[communiqué de presse] C’est pas la fin du monde….

Dans son dernier rapport du troisième trimestre 2019, le groupe “maisons du monde” déclare d’entrée :

“Maisons du Monde a réalisé un nouveau trimestre de croissance solide, avec une progression à deux chiffres de ses ventes en ligne et à l’international, démontrant la solidité du modèle économique et de la stratégie dominicale du Groupe.”

L’enseigne bisontine ne profite pas de ce développement et va fermer ses portes le 4 janvier 2020.
Le 12 juillet dernier, nous lisions sur macommune.info un commentaire d’une des responsables de la boutique : 
« Nous ne savons pas vraiment pourquoi le magasin va fermer. Peut-être qu’il coûte trop cher. Les autres boutiques se portent bien ailleurs”.

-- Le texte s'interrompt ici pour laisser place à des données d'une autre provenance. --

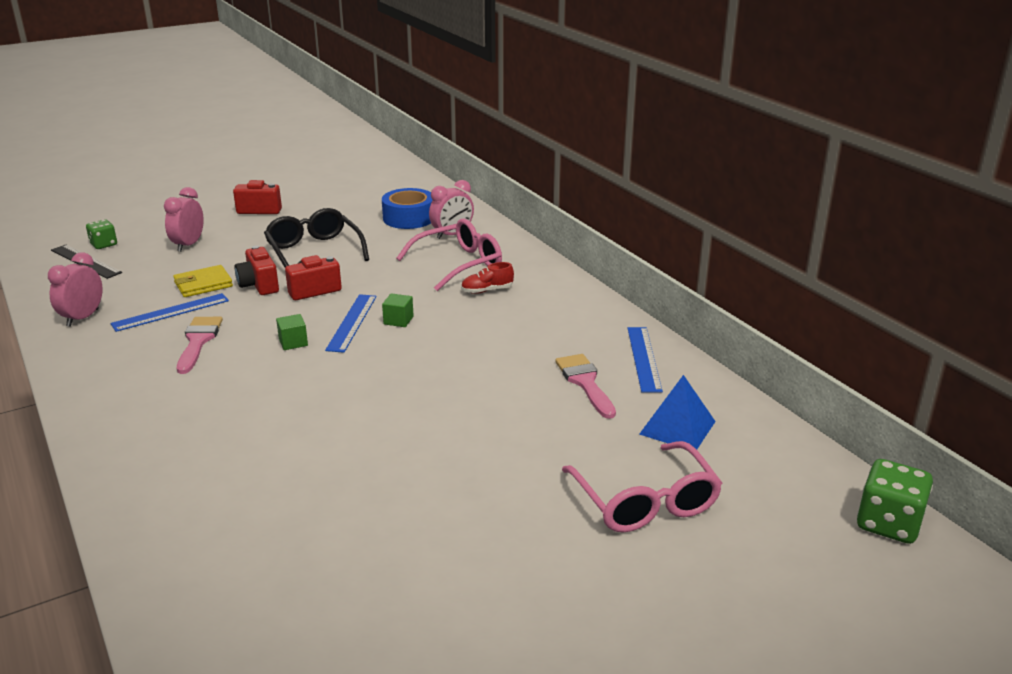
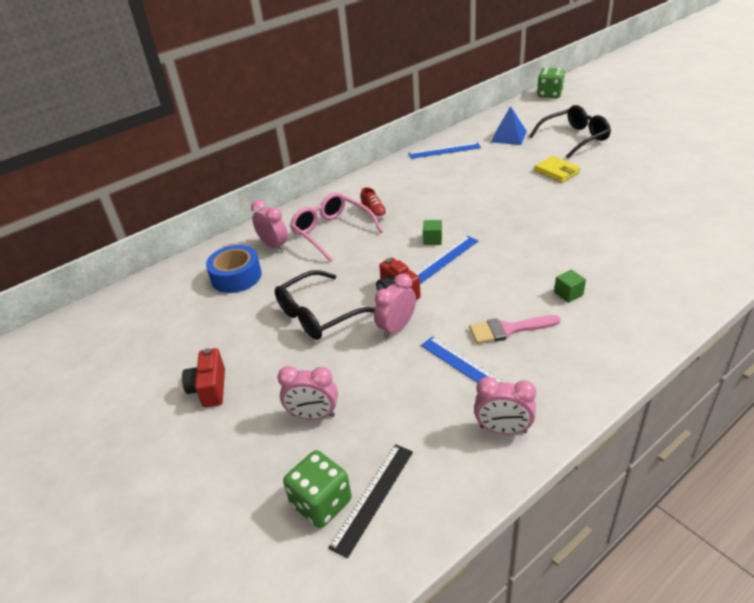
camera: 95 degrees left, 10 degrees up
green dice [86,219,117,249] -> green dice [283,450,352,528], size x1.62
yellow wallet [173,265,233,297] -> yellow wallet moved to [534,156,581,182]
red camera [235,245,279,295] -> pink clock [374,273,416,338]
green cube [276,314,308,350] -> green cube moved to [554,270,586,303]
blue ruler [325,294,377,353] -> blue ruler turned 45 degrees counterclockwise [415,236,478,284]
pink brush [555,354,616,419] -> none
pink glasses [562,441,722,533] -> black glasses [529,105,611,158]

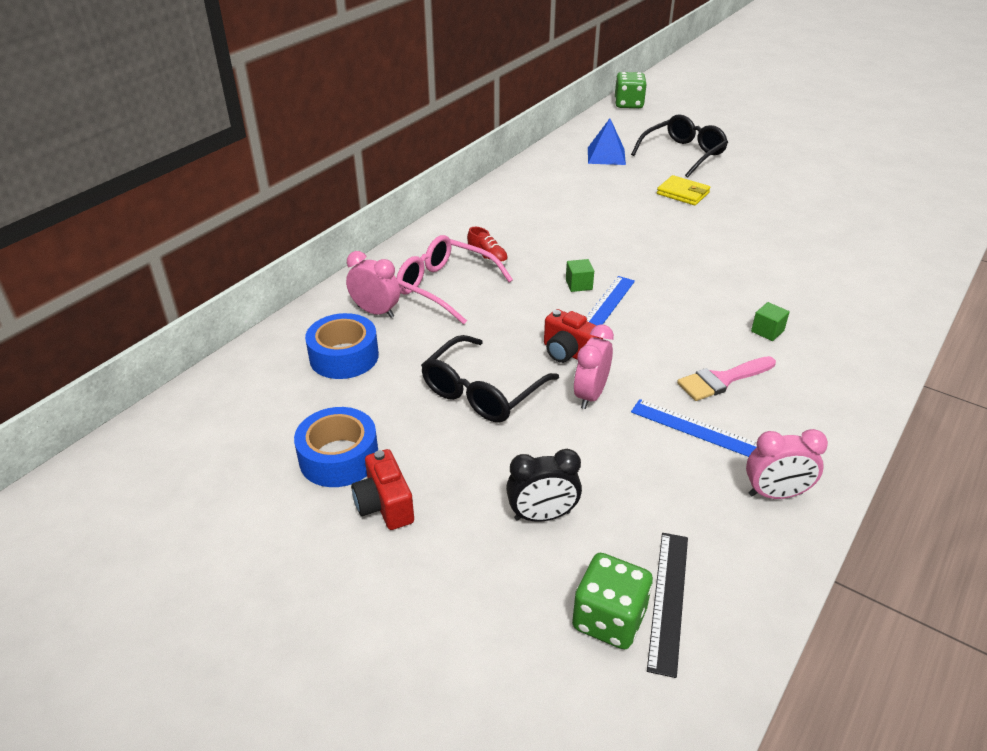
camera: 20 degrees left, 0 degrees up
pink clock [278,366,338,420] -> black clock [506,449,582,522]
blue ruler [408,142,481,159] -> none
none -> blue tape [294,407,378,487]

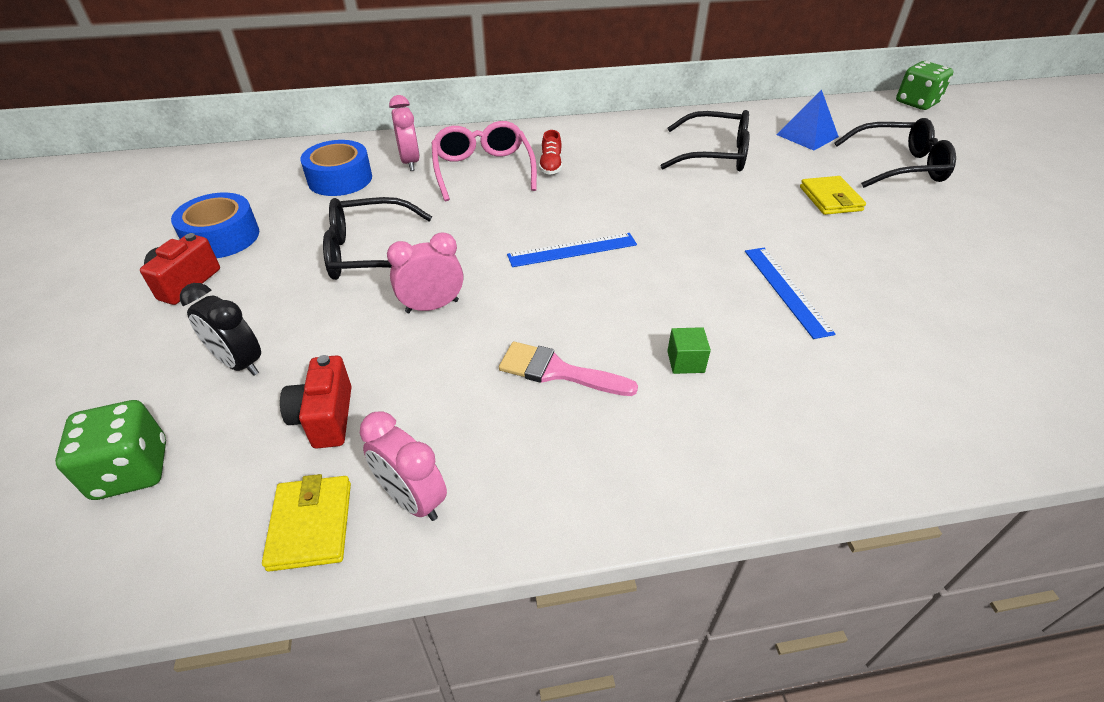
camera: 45 degrees right, 5 degrees up
red camera [544,309,603,363] -> red camera moved to [280,355,352,449]
green cube [566,259,594,292] -> none
blue ruler [631,399,757,457] -> blue ruler moved to [745,248,836,339]
black ruler [647,533,688,678] -> none
none -> yellow wallet [262,474,351,572]
none -> black glasses [660,110,750,171]

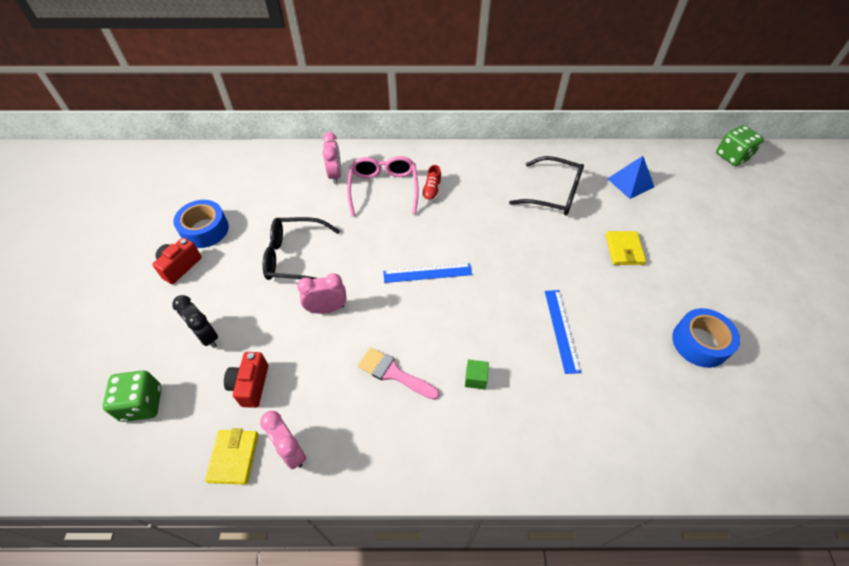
camera: 10 degrees right, 10 degrees up
blue tape [300,140,372,196] -> blue tape moved to [672,308,740,368]
black glasses [834,118,956,188] -> none

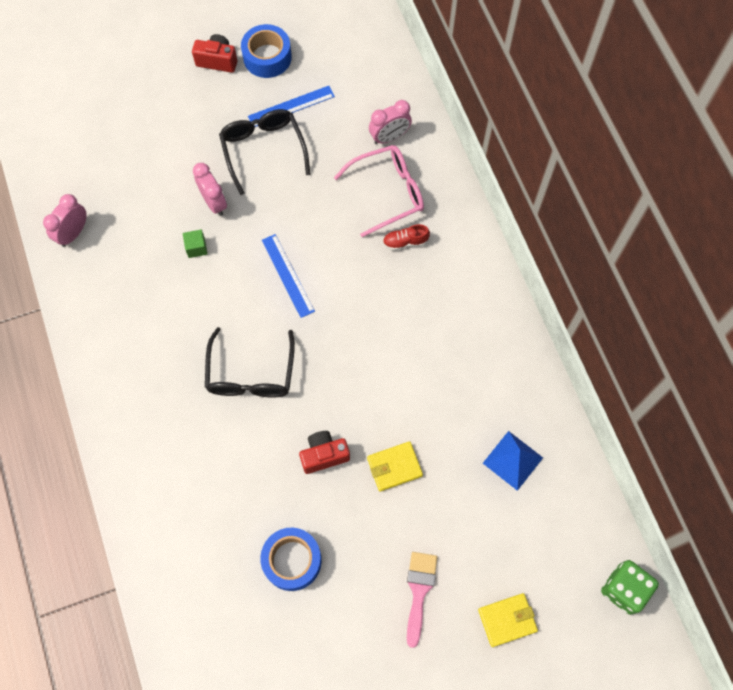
camera: 70 degrees right, 15 degrees up
green dice [103,370,161,422] -> none
black clock [172,295,218,348] -> none
yellow wallet [205,428,259,485] -> yellow wallet moved to [478,593,538,647]
red camera [224,352,268,408] -> red camera moved to [299,431,350,474]
pink brush [358,347,439,400] -> pink brush moved to [407,552,438,648]
green cube [465,360,489,390] -> green cube moved to [183,230,208,258]
black glasses [509,156,584,215] -> black glasses moved to [205,327,295,397]
blue ruler [545,290,581,374] -> blue ruler moved to [248,86,335,127]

S’il est toujours désolant de voir un commerce fermer, notamment pour ses conséquences sociales, cette fermeture doit nous interroger sur l’avenir du commerce de proximité dans le contexte actuel de crise écologique et sociale.

Le début d’un nouveau monde ? 

Quel doit être le rôle de la ville dans la prévention de ces fermetures et à défaut, sur la reprise d’activité ?
C’est sur cette dernière question que Besançon Verte et Solidaire lance le débat et propose une piste de réflexion.

Quand une fermeture n’est pas due à un problème économique, on pourrait imaginer la reprise du bail par la municipalité pour une mise à disposition ou location à un ou plusieurs artisans locaux travaillant dans le même domaine, sous condition de s’engager dans une démarche socialement et écologiquement responsable. Ceci afin de permettre une relocalisation de l’économie à l’échelle du territoire en créant ou maintenant des emplois connectés à la reprise de l’activité.

Dans le cas de “maisons du monde”, où nous tenons à marquer notre solidarité et notre soutien aux salarié·es licencié·es, une reprise sous la forme évoquée plus haut pourrait permettre de maintenir les emplois et d’en créer de nouveaux sur le territoire.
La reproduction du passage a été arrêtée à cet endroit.